Please restate word for word the lines of the entries below from the one with "(68, 65) none -> [77,52,91,64] 5." to the one with "(208, 279) none -> [85,405,119,416] // Load", inclusive, and leave out every picture.

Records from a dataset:
========================================================================

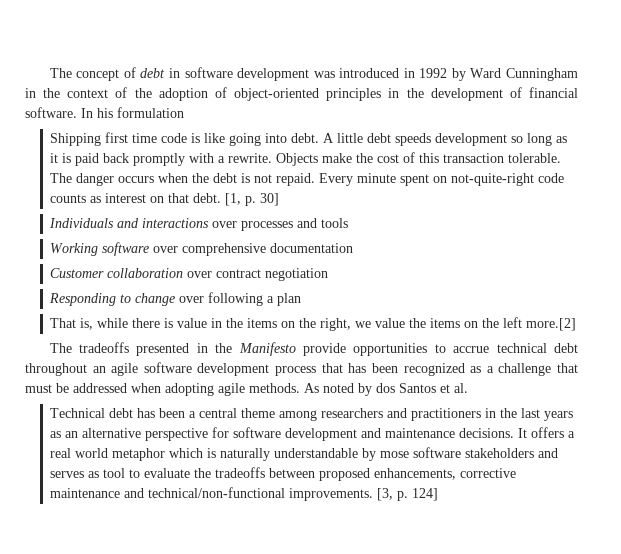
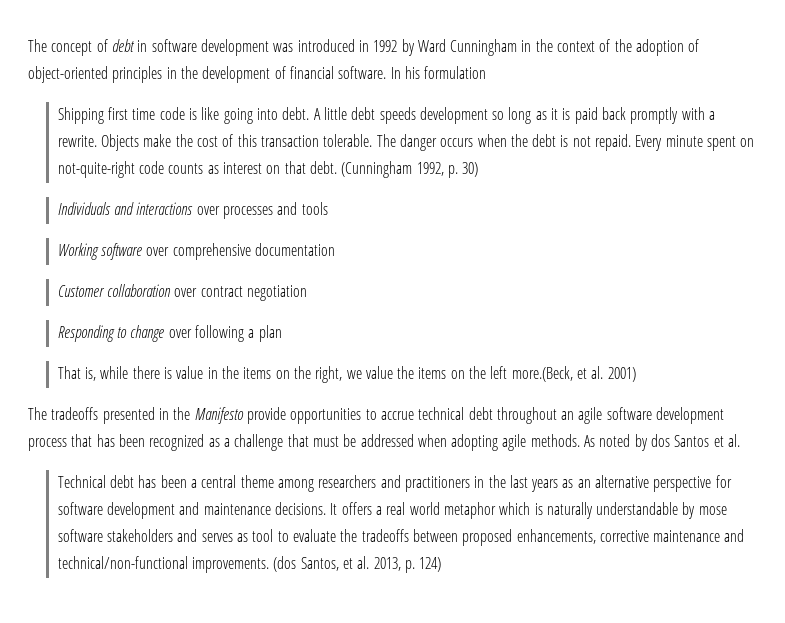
[225,193,280,206] [1, p. 30] -> [341,161,479,178] (Cunningham 1992, p. 30)
[526,318,577,331] more.[2] -> [511,366,636,382] more.(Beck, et al. 2001)
[377,488,439,501] [3, p. 124] -> [273,556,442,573] (dos Santos, et al. 2013, p. 124)

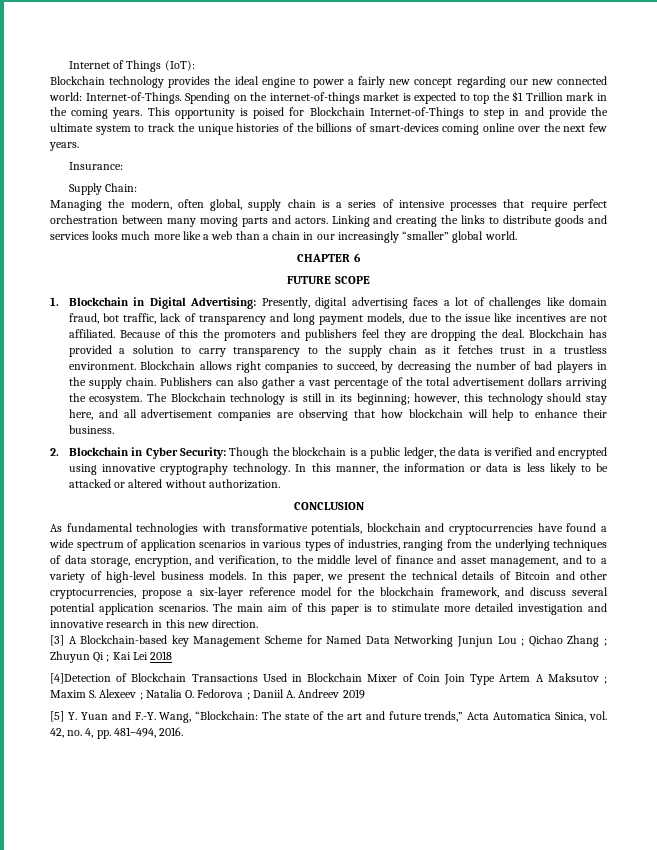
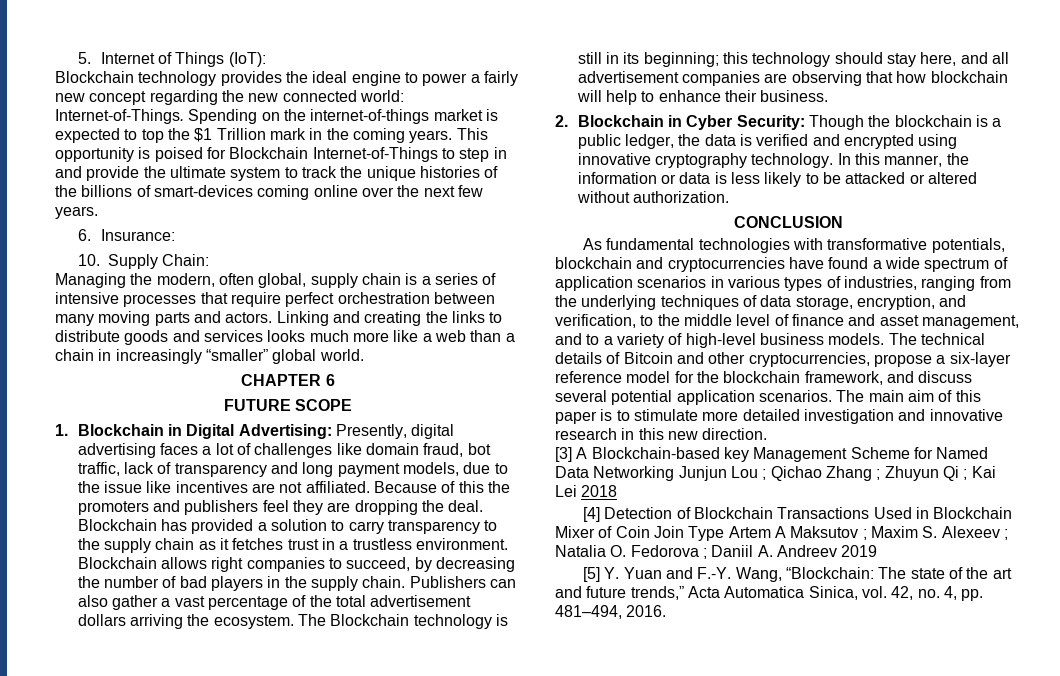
(68, 65) none -> [77,52,91,64] 5.
[509,79,528,85] our -> [221,90,244,102] the
(79, 146) none -> [77,229,91,241] 6.
(123, 166) none -> [77,254,100,266] 10.
[316,234,335,240] our -> (112, 355) none
[414,393,460,404] however, -> (719, 59) none
[251,571,407,583] In this paper, we present the -> [888,333,917,345] The
[50,673,111,684] [4]Detection -> [583,507,673,522] [4] Detection

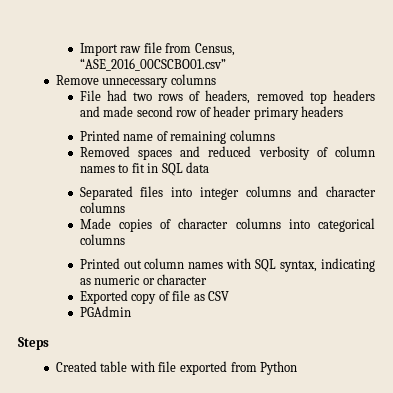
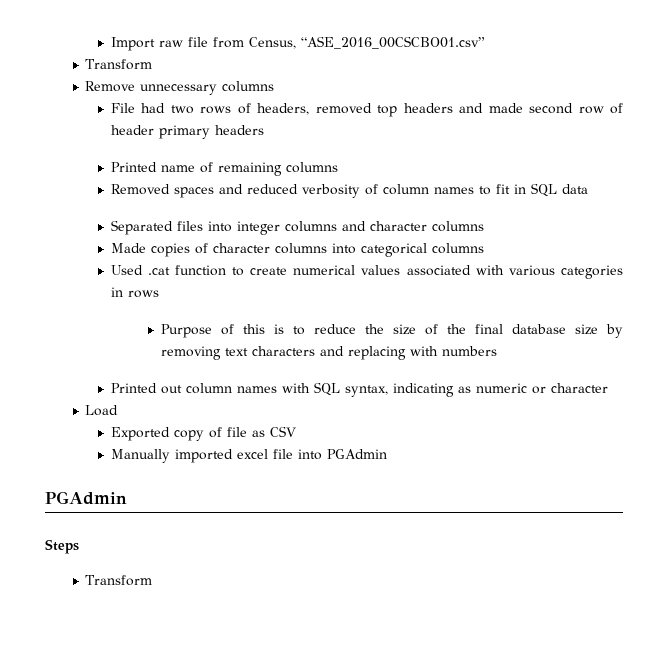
(226, 64) none -> [85,59,153,70] // Transform
(125, 239) none -> [110,265,623,279] [110,287,159,298] [160,324,623,338] [160,346,497,360] // Used .cat function to create numerical values associated with various categories in rows // Purpose of this is to reduce the size of the final database size by removing text characters and replacing with numbers
(208, 279) none -> [85,405,119,416] // Load
[79,306,131,317] [18,337,49,350] [55,361,298,375] PGAdmin // Steps // Created table with file exported from Python -> [110,449,387,463] [45,491,127,505] [45,539,79,554] [85,575,153,586] Manually imported excel file into PGAdmin // PGAdmin // Steps // Transform

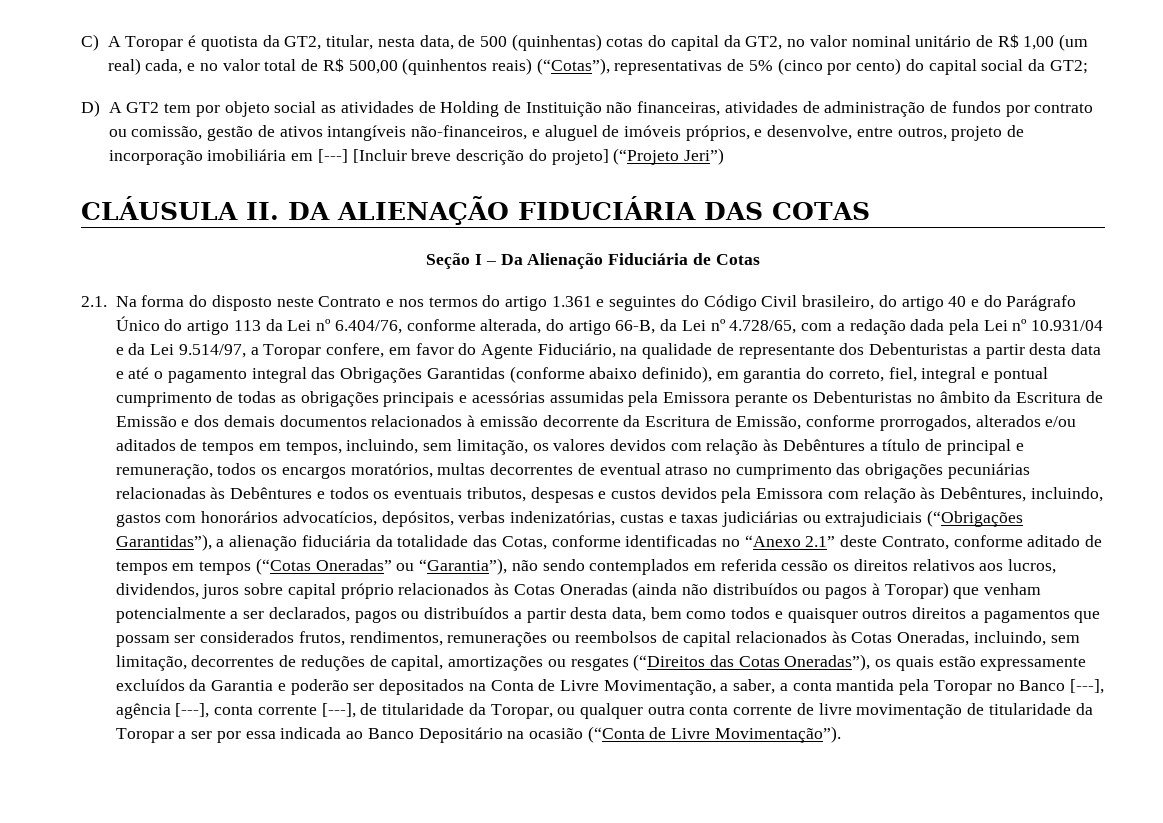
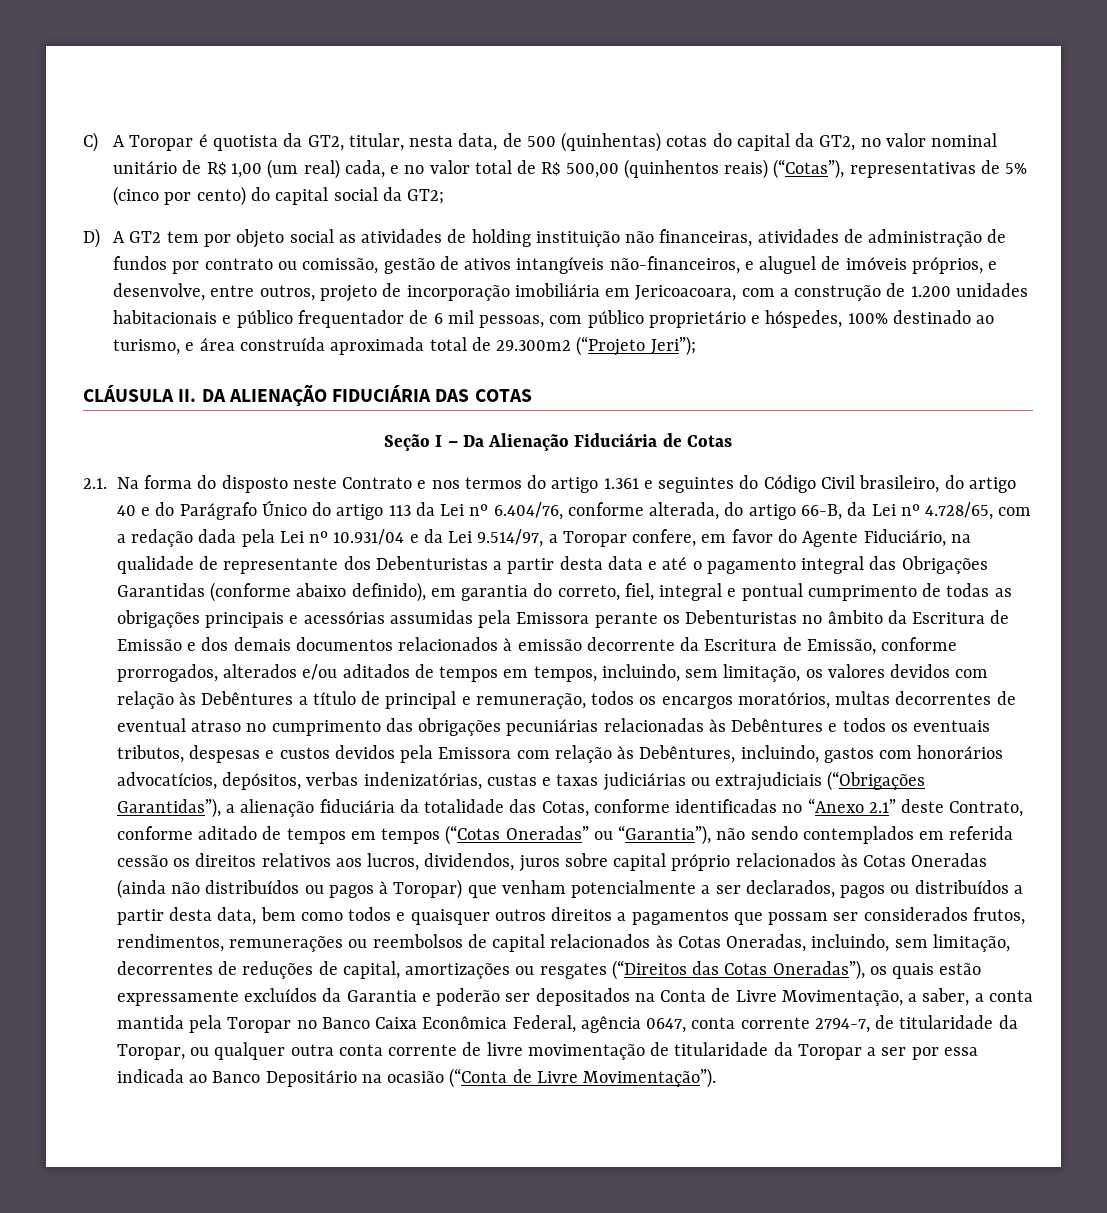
[440,101,602,117] Holding de Instituição -> [471,229,620,247] holding instituição
[317,148,725,165] [---] [Incluir breve descrição do projeto] (“Projeto Jeri”) -> [635,283,1028,301] [113,310,995,328] [113,336,696,356] Jericoacoara, com a construção de 1.200 unidades habitacionais e público frequentador de 6 mil pessoas, com público proprietário e hóspedes, 100% destinado ao turismo, e área construída aproximada total de 29.300m2 (“Projeto Jeri”);
[1069,679,1104,694] [115,703,356,719] [---], agência [---], conta corrente [---], -> [375,1015,870,1033] Caixa Econômica Federal, agência 0647, conta corrente 2794-7,

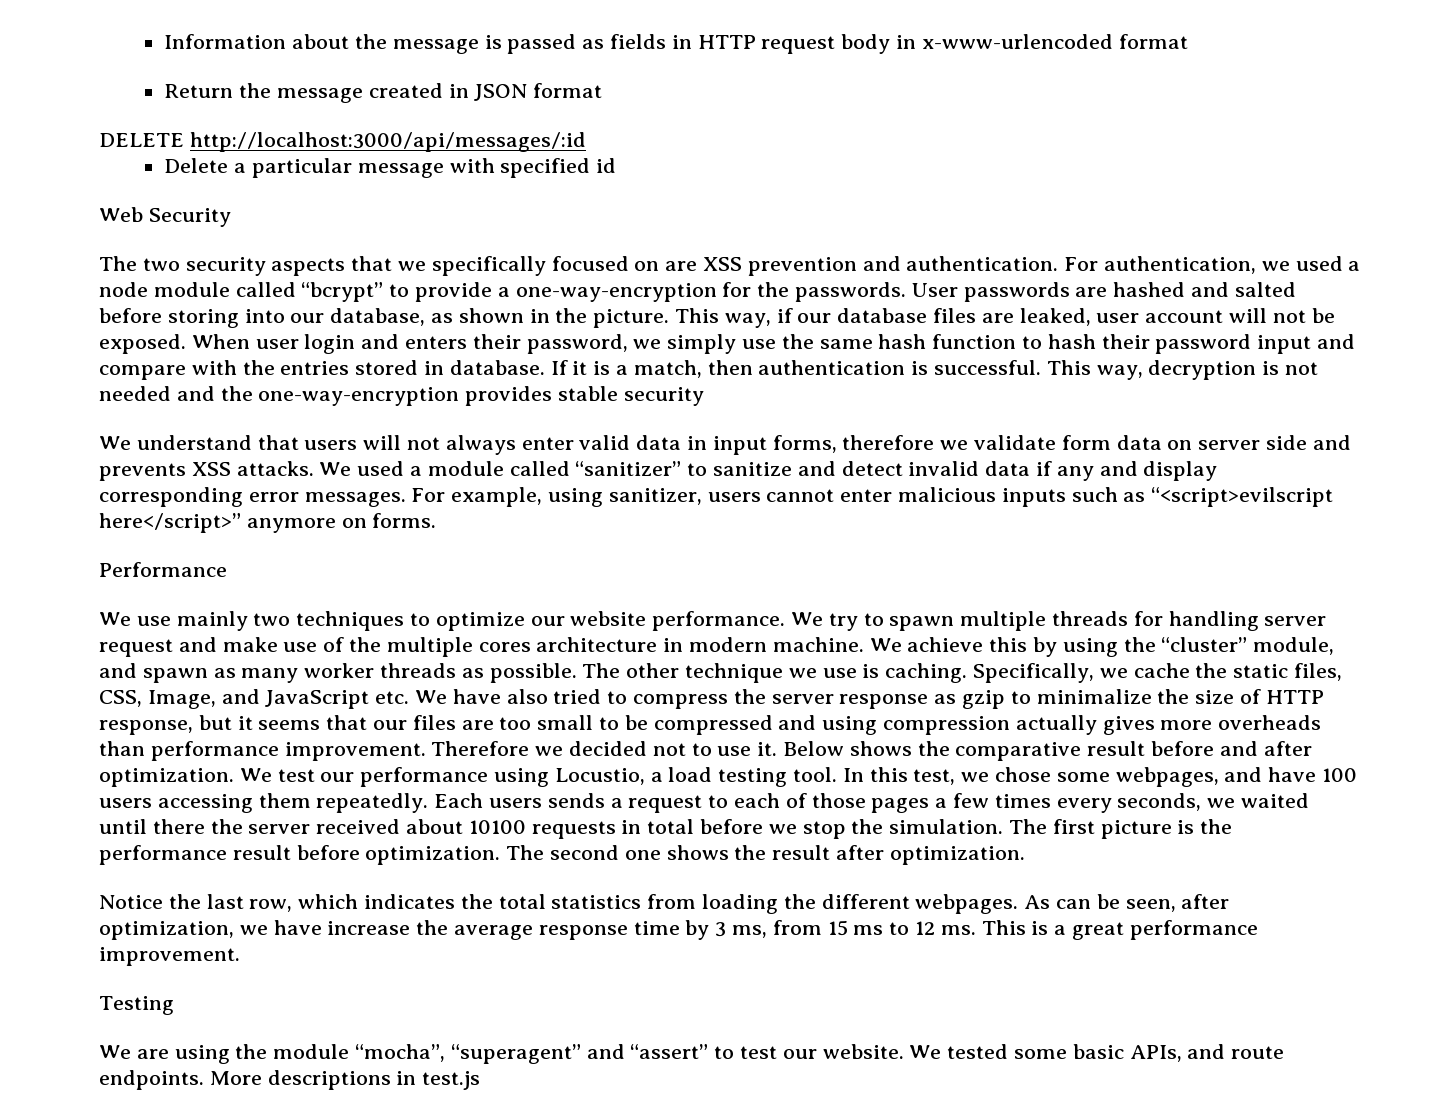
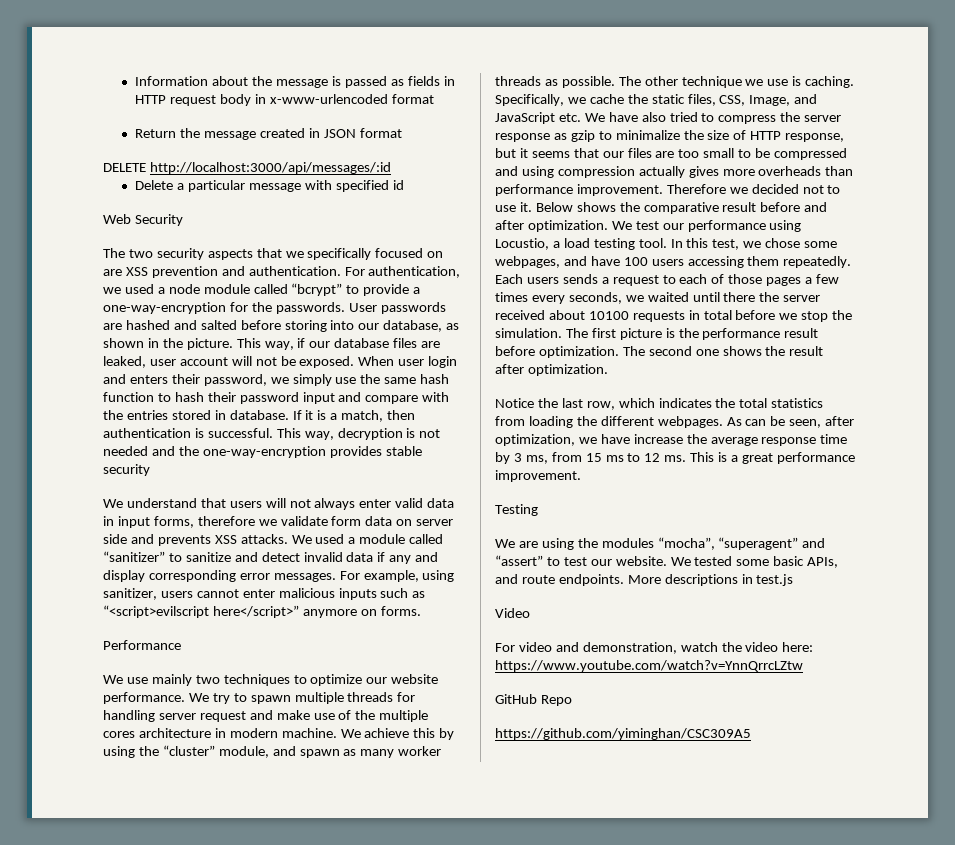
[273,1044,350,1059] module -> [601,538,654,548] modules
(481, 1080) none -> [495,608,530,618] [495,642,814,654] [495,660,803,672] [495,694,572,706] [495,728,751,740] // Video // For video and demonstration, watch the video here: https://www.youtube.com/watch?v=YnnQrrcLZtw // GitHub Repo // https://github.com/yiminghan/CSC309A5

========================================================================

# Reply:
(68, 65) none -> [77,52,91,64] 5.
[509,79,528,85] our -> [221,90,244,102] the
(79, 146) none -> [77,229,91,241] 6.
(123, 166) none -> [77,254,100,266] 10.
[316,234,335,240] our -> (112, 355) none
[414,393,460,404] however, -> (719, 59) none
[251,571,407,583] In this paper, we present the -> [888,333,917,345] The
[50,673,111,684] [4]Detection -> [583,507,673,522] [4] Detection

(226, 64) none -> [85,59,153,70] // Transform
(125, 239) none -> [110,265,623,279] [110,287,159,298] [160,324,623,338] [160,346,497,360] // Used .cat function to create numerical values associated with various categories in rows // Purpose of this is to reduce the size of the final database size by removing text characters and replacing with numbers
(208, 279) none -> [85,405,119,416] // Load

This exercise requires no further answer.